Privasi Data dan Penilaian Risiko
Kolom

Privasi Data dan Penilaian Risiko

Kehadiran panduan implementasi penilaian dampak pelindungan data menjadi penting untuk berbagai alasan. Idealnya, pemerintah harus menyiapkan lembaga interim yang bertugas memusatkan panduan-panduan teknis pada masa transisi UU PDP.

Bacaan 4 Menit
Miftah Fadhli. Foto: Istimewa
Miftah Fadhli. Foto: Istimewa

Penilaian risiko memiliki peran yang istimewa dalam pelindungan privasi data. Ia berfungsi sebagai kerangka legitimasi—atau delegitimasi—dalam pengambilan keputusan organisasi: apakah aktivitas pemrosesan data perlu dan layak dilakukan?
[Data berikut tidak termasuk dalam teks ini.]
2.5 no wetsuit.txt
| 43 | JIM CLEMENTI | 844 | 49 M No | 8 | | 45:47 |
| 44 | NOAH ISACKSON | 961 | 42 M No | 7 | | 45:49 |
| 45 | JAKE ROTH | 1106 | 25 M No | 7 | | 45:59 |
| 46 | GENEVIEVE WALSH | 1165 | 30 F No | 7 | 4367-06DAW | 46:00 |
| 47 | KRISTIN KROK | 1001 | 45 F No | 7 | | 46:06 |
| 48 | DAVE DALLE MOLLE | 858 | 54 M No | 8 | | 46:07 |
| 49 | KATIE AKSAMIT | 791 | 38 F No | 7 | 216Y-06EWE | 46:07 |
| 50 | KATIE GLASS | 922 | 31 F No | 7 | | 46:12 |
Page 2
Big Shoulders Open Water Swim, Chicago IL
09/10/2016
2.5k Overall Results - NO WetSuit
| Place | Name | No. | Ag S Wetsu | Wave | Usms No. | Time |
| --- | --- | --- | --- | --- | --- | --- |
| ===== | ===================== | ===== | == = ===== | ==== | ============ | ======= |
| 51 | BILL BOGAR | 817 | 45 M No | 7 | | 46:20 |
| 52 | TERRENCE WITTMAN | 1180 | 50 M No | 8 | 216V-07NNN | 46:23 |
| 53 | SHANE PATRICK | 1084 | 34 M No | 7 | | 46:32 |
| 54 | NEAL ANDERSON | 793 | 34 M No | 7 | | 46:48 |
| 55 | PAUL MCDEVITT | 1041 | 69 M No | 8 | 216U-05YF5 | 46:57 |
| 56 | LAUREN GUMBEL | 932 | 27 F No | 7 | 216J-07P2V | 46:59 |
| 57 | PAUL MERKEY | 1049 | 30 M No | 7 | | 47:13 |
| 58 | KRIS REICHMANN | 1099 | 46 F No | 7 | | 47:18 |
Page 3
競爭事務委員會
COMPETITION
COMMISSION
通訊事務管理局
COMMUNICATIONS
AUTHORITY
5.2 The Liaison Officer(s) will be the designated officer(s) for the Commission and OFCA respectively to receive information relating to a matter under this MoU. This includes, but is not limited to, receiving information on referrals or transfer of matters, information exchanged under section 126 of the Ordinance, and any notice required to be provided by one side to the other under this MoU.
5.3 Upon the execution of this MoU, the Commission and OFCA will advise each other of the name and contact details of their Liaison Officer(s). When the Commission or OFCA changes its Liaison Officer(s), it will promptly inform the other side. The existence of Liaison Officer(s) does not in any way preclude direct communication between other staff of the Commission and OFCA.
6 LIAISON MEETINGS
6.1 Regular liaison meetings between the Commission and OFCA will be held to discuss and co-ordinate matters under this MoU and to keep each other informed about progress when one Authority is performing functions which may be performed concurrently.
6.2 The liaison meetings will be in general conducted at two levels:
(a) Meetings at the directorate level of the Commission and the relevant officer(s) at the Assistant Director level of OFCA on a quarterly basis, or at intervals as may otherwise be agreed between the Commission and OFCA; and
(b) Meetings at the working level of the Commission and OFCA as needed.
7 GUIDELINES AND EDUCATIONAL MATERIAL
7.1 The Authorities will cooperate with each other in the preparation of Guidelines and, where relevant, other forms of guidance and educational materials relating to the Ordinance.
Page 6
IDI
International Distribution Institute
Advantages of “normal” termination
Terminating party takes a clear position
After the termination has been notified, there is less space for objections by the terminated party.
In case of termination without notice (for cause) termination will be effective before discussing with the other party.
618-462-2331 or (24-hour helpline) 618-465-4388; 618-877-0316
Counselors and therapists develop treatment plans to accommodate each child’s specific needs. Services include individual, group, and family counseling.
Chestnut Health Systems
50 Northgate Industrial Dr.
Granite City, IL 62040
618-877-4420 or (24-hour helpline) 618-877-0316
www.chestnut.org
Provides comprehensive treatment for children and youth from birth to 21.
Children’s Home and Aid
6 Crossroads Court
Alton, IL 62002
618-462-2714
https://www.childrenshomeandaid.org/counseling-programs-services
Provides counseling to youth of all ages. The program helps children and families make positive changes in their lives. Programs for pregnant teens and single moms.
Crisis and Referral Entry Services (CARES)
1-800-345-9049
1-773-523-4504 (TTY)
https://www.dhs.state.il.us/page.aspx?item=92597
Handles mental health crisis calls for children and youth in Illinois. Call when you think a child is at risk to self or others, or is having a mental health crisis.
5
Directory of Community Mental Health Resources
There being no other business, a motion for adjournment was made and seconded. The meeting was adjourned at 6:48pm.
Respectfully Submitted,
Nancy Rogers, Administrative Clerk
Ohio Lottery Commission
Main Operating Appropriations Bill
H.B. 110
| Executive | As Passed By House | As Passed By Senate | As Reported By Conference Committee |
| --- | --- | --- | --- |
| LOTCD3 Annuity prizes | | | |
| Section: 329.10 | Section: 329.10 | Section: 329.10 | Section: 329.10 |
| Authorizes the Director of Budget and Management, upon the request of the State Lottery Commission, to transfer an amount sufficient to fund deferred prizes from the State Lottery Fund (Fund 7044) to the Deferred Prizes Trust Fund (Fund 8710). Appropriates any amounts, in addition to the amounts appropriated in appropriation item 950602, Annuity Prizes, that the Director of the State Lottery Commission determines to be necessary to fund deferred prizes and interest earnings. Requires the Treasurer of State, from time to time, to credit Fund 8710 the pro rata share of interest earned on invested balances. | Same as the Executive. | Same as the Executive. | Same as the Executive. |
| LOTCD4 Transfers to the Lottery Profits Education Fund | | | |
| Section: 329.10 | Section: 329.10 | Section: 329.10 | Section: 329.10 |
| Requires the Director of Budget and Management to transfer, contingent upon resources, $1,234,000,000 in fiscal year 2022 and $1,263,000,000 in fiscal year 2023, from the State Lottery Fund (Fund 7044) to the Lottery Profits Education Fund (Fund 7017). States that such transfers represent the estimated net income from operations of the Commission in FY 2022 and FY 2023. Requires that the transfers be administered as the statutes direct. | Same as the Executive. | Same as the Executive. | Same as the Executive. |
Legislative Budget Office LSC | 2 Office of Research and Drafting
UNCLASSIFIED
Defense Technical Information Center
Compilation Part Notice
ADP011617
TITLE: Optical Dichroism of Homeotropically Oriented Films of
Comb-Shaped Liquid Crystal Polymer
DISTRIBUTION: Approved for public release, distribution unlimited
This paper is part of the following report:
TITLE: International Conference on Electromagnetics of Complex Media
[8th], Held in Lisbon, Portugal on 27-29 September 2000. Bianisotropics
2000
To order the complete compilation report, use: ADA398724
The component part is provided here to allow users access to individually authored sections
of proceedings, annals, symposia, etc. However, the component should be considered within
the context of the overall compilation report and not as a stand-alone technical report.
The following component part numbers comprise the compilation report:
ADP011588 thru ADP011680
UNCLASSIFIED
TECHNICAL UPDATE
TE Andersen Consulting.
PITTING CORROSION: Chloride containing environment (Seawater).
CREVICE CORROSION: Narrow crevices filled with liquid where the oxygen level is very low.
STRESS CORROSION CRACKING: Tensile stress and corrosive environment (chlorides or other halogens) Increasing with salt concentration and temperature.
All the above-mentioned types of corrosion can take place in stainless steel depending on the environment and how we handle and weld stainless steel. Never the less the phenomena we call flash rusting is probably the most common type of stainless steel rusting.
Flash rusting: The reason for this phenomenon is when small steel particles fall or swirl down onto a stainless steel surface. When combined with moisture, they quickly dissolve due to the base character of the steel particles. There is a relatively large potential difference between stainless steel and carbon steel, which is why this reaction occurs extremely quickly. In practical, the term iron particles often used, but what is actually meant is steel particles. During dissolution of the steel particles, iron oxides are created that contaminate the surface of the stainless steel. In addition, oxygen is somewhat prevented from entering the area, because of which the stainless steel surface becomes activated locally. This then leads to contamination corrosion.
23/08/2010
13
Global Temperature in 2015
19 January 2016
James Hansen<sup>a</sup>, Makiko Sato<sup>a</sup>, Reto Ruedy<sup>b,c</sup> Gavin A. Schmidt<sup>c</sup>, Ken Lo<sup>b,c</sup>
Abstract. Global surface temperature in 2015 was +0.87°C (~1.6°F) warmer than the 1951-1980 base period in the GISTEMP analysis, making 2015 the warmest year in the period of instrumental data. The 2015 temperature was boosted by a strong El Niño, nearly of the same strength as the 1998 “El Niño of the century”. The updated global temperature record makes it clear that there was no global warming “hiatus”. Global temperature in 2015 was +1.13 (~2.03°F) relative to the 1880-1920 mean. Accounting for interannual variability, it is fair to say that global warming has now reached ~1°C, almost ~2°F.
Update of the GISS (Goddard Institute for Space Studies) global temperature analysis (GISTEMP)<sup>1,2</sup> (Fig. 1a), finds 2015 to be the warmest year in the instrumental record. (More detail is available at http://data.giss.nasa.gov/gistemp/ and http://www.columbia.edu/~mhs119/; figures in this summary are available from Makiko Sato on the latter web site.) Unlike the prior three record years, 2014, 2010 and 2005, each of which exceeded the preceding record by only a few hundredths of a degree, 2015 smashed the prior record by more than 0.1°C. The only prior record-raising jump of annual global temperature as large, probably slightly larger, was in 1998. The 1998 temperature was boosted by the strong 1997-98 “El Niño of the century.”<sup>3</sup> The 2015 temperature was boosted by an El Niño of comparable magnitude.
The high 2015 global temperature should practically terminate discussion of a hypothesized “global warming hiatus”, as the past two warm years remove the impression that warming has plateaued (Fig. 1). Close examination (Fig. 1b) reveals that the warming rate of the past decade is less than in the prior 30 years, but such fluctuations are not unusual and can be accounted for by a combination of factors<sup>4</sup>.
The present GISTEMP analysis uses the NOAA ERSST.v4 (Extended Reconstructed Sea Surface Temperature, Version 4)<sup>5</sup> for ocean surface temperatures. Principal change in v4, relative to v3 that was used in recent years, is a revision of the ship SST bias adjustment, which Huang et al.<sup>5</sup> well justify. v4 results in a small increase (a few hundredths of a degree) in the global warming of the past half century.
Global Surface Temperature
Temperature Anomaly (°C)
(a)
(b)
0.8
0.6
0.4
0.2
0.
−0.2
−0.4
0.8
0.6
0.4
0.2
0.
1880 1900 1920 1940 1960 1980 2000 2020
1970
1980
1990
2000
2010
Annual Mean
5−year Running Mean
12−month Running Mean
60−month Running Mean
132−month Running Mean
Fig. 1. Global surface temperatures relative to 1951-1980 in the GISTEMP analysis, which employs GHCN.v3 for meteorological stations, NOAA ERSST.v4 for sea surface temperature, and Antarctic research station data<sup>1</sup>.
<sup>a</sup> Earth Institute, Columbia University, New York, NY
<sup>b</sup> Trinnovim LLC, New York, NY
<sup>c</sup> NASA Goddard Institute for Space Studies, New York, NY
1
Kendati penting, UU No. 27 Tahun 2022 tentang Pelindungan Data Pribadi (UU PDP) tidak meregulasi secara spesifik ihwal bagaimana penilaian risiko mesti dilakukan. Satu-satunya pasal yang menjelaskan mengenai hal ini yakni Pasal 34 UU PDP. Isinya menegaskan bahwa instrumen evaluasi risiko dalam bentuk penilaian dampak (impact assessment) wajib dilaksanakan apabila aktivitas pemrosesan data pribadi berisiko tinggi terhadap subyek data.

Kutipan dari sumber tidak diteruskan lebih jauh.